Un cuento de hadas
Había una vez una loba solitaria que vagaba por el bosque. Había atravesado valles y recorrido montañas, y había sobrevivido a abundancias y desiertos. A base de cicatrices, su piel se había vuelto dura.
Pero hete aquí que un día algo iba a cambiar para la loba, porque en un recodo del camino, sobre una piedra cubierta de musgo, estaba sentada un hada que la miraba. Una fracción de segundo más tarde, la loba supo que ya no sabría vivir sin la mirada de esos grandes ojos azules.
¿Te quieres venir? - preguntó la loba, con una voz que salía de lo más profundo de sus entrañas.
A donde tú quieras - contestó el hada.
Y a partir de ese momento, fueron juntas por el bosque. La loba, hundiendo sus pezuñas en el barro. El hada, revoloteando un poco más arriba.

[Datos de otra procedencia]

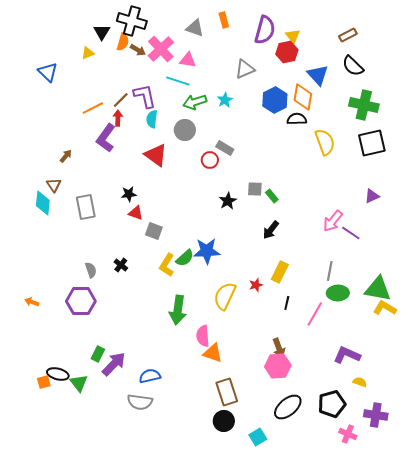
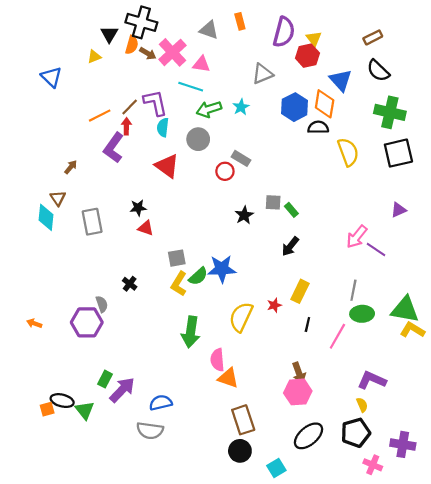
gray square: (154, 231) -> (177, 258), moved, turned -30
gray semicircle: (91, 270) -> (102, 304), moved
yellow semicircle: (360, 382) -> (362, 405), moved, turned 48

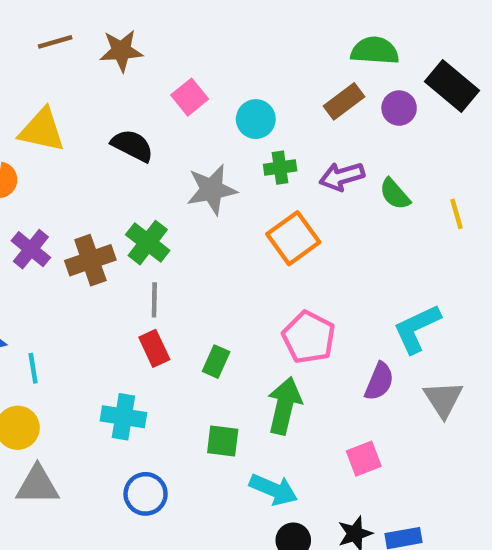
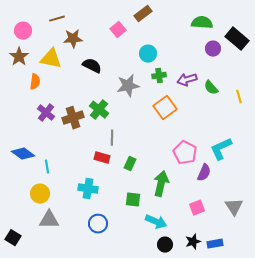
brown star: (121, 51) -> (73, 39), moved
pink square: (190, 97) -> (118, 30), moved
brown rectangle: (344, 101) -> (143, 14), moved
gray line: (154, 300) -> (112, 138), moved
pink pentagon: (309, 337) -> (185, 153), moved
red rectangle: (154, 348) -> (102, 158), turned -49
gray triangle: (443, 399) -> (234, 207), moved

Al cabo de poco tiempo, el hada se trasladó a la guarida de la loba. La vida era cálida y linda en esa cueva que compartían. Tanto, que gracias a los cantos del hada, la piel de la loba empezó a cambiar, y su coraza defensiva se fue haciendo más fina, y su pelo se volvió más lustroso y bonito.
La loba, feliz, buscaba bayas y muérdago para el hada, y las hojas más suaves para que le hicieran de colchón. Y en esa búsqueda, descubría cosas que no conocía de sí misma, y se hacía más fuerte y capaz, aprendía a no sacar las garras más que cuando era necesario (ahorrándose así inútiles heridas propias y ajenas) y cada vez se sentía mejor y más dichosa en el rincón del bosque que compartía con el hada. A veces, como su piel se había vuelto tan fina, se arañaba con zarzas y espinos, pero no le importaba demasiado, porque fácilmente el hada lo repararía con una sonrisa y una canción.
Todo era tan lindo que incluso hablaban de tener hadeznos.
Pero un día, de repente, el hada levantó el vuelo. Decía que ella misma no lo entendía, pero que tenía que hacerlo.
Y la guarida se derrumbó y de pronto empezó a llover. Y la loba se quedó allí, largo rato, sintiendo cómo el frío calaba a través de su fina piel, mirando cómo el hada se alejaba.